The Prophet’s and the first Muslims’ fleeing from Makkah to Madinah is known as hijrah or migration, but, in fact, it was a form of liberation as well. It was the beginning of a process that approximately eight years later culminated in the actual liberation (fath) of Makkah itself, and with it the liberation of the hearts and minds of its inhabitants.
Second: Our worldview and life patterns are not to be based on ignorance, conjectures, delusions and myths
The chapter begins with an emphatic statement that the Quran (the Book) was sent down by Almighty Allah, and that He has made it straight and clear without making or placing in it any crookedness or deviance.

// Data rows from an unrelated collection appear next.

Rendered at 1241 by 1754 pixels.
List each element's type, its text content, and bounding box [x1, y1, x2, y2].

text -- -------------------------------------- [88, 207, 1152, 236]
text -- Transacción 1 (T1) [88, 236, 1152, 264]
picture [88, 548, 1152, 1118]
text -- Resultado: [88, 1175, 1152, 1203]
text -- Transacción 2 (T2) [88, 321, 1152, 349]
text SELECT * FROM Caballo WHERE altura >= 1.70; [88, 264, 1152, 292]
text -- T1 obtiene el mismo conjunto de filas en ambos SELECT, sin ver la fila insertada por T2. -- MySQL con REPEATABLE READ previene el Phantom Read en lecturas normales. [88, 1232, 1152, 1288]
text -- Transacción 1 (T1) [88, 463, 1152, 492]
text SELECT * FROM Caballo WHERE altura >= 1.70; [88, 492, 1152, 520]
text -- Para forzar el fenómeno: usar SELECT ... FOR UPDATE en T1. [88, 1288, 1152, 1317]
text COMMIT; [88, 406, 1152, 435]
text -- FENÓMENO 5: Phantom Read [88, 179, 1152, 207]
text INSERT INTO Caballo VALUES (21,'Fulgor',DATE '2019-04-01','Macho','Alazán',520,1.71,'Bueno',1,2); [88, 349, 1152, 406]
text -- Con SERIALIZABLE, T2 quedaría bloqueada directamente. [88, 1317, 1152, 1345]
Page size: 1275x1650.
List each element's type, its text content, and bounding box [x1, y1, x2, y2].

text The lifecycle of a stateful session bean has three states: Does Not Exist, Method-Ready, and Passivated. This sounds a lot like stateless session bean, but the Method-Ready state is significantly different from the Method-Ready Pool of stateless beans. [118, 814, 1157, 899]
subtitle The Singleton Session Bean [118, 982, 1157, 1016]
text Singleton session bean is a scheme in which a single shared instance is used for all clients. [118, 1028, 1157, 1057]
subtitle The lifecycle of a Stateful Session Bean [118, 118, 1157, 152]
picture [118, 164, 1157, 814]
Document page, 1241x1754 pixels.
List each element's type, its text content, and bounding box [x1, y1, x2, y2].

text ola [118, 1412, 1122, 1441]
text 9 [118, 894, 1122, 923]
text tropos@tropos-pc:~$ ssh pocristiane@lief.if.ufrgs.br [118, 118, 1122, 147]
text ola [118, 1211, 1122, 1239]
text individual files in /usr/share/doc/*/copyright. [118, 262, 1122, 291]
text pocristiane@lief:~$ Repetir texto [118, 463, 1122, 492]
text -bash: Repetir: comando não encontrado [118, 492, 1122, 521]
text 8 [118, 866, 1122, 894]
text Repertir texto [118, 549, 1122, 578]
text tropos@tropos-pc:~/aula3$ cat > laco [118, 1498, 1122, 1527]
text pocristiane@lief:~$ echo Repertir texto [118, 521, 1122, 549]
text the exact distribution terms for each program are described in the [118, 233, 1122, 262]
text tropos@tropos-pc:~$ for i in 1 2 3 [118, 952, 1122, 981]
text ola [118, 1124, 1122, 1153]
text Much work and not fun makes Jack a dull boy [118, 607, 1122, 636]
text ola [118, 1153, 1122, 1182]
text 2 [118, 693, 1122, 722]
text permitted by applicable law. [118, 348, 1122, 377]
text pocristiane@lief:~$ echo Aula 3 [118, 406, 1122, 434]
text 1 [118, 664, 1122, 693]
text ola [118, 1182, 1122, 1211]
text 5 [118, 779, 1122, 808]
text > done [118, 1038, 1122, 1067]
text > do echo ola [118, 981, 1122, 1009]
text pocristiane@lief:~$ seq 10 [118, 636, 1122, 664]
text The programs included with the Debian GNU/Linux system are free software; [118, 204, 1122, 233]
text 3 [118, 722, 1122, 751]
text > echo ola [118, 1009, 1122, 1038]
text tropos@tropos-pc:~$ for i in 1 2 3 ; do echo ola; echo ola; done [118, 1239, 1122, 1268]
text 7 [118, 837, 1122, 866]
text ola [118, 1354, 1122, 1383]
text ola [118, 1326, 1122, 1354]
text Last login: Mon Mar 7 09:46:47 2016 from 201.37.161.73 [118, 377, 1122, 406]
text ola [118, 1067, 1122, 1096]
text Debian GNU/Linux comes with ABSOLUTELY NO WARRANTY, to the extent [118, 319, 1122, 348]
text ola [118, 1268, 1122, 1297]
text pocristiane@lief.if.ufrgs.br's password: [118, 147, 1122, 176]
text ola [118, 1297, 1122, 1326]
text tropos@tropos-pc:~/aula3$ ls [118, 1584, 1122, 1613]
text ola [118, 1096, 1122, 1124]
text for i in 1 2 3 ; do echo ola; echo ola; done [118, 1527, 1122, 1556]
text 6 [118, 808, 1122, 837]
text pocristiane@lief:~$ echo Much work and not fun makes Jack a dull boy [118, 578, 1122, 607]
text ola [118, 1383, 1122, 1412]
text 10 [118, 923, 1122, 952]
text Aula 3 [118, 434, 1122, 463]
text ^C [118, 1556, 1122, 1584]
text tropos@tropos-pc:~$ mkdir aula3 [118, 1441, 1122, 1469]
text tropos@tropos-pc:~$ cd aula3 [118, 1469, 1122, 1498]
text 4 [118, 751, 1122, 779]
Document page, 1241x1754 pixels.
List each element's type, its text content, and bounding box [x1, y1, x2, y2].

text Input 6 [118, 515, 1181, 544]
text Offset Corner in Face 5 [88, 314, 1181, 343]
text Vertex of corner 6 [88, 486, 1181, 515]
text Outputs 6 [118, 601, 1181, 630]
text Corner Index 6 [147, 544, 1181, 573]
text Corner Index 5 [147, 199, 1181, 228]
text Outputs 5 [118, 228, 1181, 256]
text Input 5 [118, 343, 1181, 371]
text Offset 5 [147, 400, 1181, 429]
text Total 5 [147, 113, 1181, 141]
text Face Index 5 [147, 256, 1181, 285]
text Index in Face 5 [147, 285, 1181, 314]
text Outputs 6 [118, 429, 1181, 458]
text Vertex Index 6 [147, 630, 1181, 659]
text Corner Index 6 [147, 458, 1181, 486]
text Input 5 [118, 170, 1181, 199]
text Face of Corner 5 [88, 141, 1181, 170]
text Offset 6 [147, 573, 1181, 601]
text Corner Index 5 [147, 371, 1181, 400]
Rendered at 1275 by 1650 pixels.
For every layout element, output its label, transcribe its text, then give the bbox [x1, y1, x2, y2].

This is to be regarded as one of the major heavenly gifts to mankind due to which all praise and thanks are to be always Allah’s only (Al-Kahf, 1-2).
This is a very important declaration at the outset of a chapter that contains a series of extraordinary historical episodes which, if not dealt with properly, could be divested of their authentic significance and meanings and be shrouded in the deceptive wraps of either embellished, or outright distorted tales, legends and mysteries.
The chief aim of the chapter is to reveal the truth, however spectacular or enigmatic it seemed to the people, and to give warning to the disbelievers and polytheists of a severe punishment from Allah, and also to give glad tidings to the believers, who do righteous deeds, that they shall have a fair reward on the Day of Judgment wherein they shall abide forever (Al-Kahf, 2-3).
This approach of the Quran — or Allah’s revealed knowledge to mankind, as opposed to the conventional rational and empirical knowledge, the latter being acquired by means of observation, description, experimentation and explanation of natural phenomena — helps the believers come to terms with and easily absorb the all-embracing worldview of Islam, basing on it a comprehensive culture of behavioral excellence.
An integration of the sound worldview and an excellent behavioral paradigm denotes the foremost prerequisite for success in life. A flaw – or flaws — either in the ways some animate or inanimate, physical or metaphysical, realities of life are perceived and interpreted, or in ways some behavioral aspects or interactions with regard to the same existential realities are formed and accomplished, is bound to cause a corresponding negative effect on a person’s life purpose and mission.